• DATASET ENTRIES:
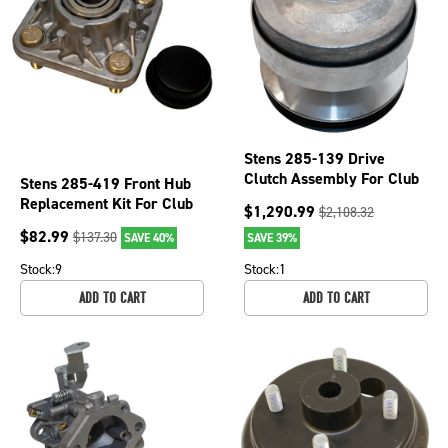
Stens 285-139 Drive
Clutch Assembly For Club
Stens 285-419 Front Hub
Car OEM 101833904
Replacement Kit For Club
$
1,290.99
$
2,108.32
Car DS Carryall Golf Carts
$
82.99
$
137.30
SAVE 40%
SAVE 39%
Stock:
9
Stock:
1
ADD TO CART
ADD TO CART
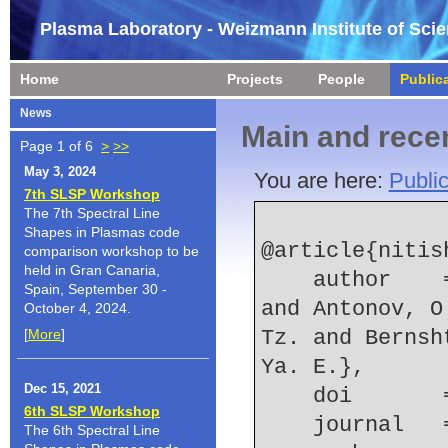
Plasma Laboratory - Weizmann Institute of Sci
Home
Projects
People
Public
News
Main and recen
Page 1 of 6
>
>>
May 3, 2024
You are here:
Public
7th SLSP Workshop
The 7th Spectral Line
Shapes in Plasmas code
@article{nitis
comparison workshop to be
held in Gran Canaria,
    author    = {Nitishinskiy, M. and Efimov, S. 
Spain, September 30 -
and Antonov, O
October 4, 2024.
[
More
]
Tz. and Bernsh
Ya. E.},
Dec 15, 2021
    doi    
6th SLSP Workshop
    journal
The 6th Spectral Line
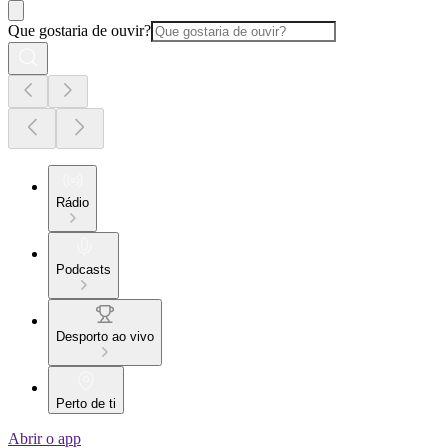
Que gostaria de ouvir?
Rádio
Podcasts
Desporto ao vivo
Perto de ti
Abrir o app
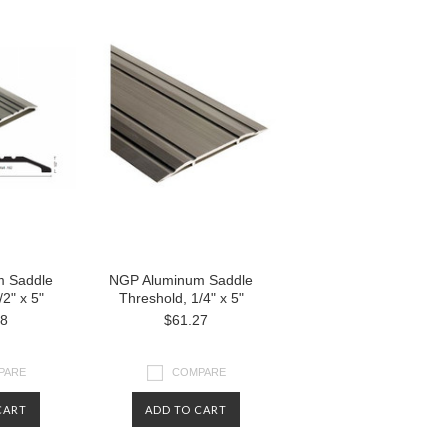
 Saddle
NGP Aluminum Saddle
2" x 5"
Threshold, 1/4" x 5"
38
$61.27
PARE
COMPARE
CART
ADD TO CART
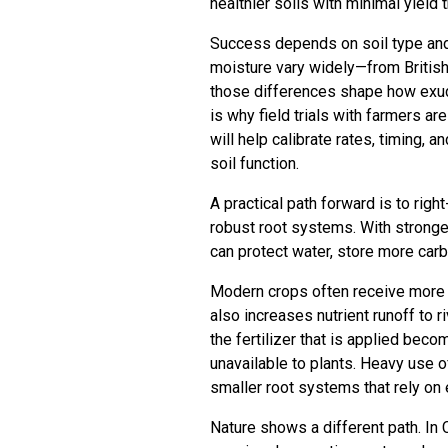
healthier soils with minimal yield 
Success depends on soil type and l
moisture vary widely—from Briti
those differences shape how exuda
is why field trials with farmers ar
will help calibrate rates, timing, 
soil function.
A practical path forward is to rig
robust root systems. With stronger
can protect water, store more carb
Modern crops often receive more fer
also increases nutrient runoff to
the fertilizer that is applied beco
unavailable to plants. Heavy use o
smaller root systems that rely on e
Nature shows a different path. In C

• PROBLEM:
Rewrite the text read from the records above as a single numbered list, one line per item, with blank lines left out. Leave the pictures out of the answer.

• YOUR RESPONSE:
1. Stens 285-139 Drive
2. Clutch Assembly For Club
3. Stens 285-419 Front Hub
4. Car OEM 101833904
5. Replacement Kit For Club
6. $
7. 1,290.99
8. $
9. 2,108.32
10. Car DS Carryall Golf Carts
11. $
12. 82.99
13. $
14. 137.30
15. SAVE 40%
16. SAVE 39%
17. Stock:
18. 9
19. Stock:
20. 1
21. ADD TO CART
22. ADD TO CART
23. Plasma Laboratory - Weizmann Institute of Sci
24. Home
25. Projects
26. People
27. Public
28. News
29. Main and recen
30. Page 1 of 6
31. >
32. >>
33. May 3, 2024
34. You are here:
35. Public
36. 7th SLSP Workshop
37. The 7th Spectral Line
38. Shapes in Plasmas code
39. @article{nitis
40. comparison workshop to be
41. held in Gran Canaria,
42.     author    = {Nitishinskiy, M. and Efimov, S. 
43. Spain, September 30 -
44. and Antonov, O
45. October 4, 2024.
46. [
47. More
48. ]
49. Tz. and Bernsh
50. Ya. E.},
51. Dec 15, 2021
52.     doi    
53. 6th SLSP Workshop
54.     journal
55. The 6th Spectral Line
56. Que gostaria de ouvir?
57. Rádio
58. Podcasts
59. Desporto ao vivo
60. Perto de ti
61. Abrir o app
62.  Saddle
63. NGP Aluminum Saddle
64. 2" x 5"
65. Threshold, 1/4" x 5"
66. 38
67. $61.27
68. PARE
69. COMPARE
70. CART
71. ADD TO CART
72. healthier soils with minimal yield 
73. Success depends on soil type and l
74. moisture vary widely—from Briti
75. those differences shape how exuda
76. is why field trials with farmers ar
77. will help calibrate rates, timing, 
78. soil function.
79. A practical path forward is to rig
80. robust root systems. With stronger
81. can protect water, store more carb
82. Modern crops often receive more fer
83. also increases nutrient runoff to
84. the fertilizer that is applied beco
85. unavailable to plants. Heavy use o
86. smaller root systems that rely on e
87. Nature shows a different path. In C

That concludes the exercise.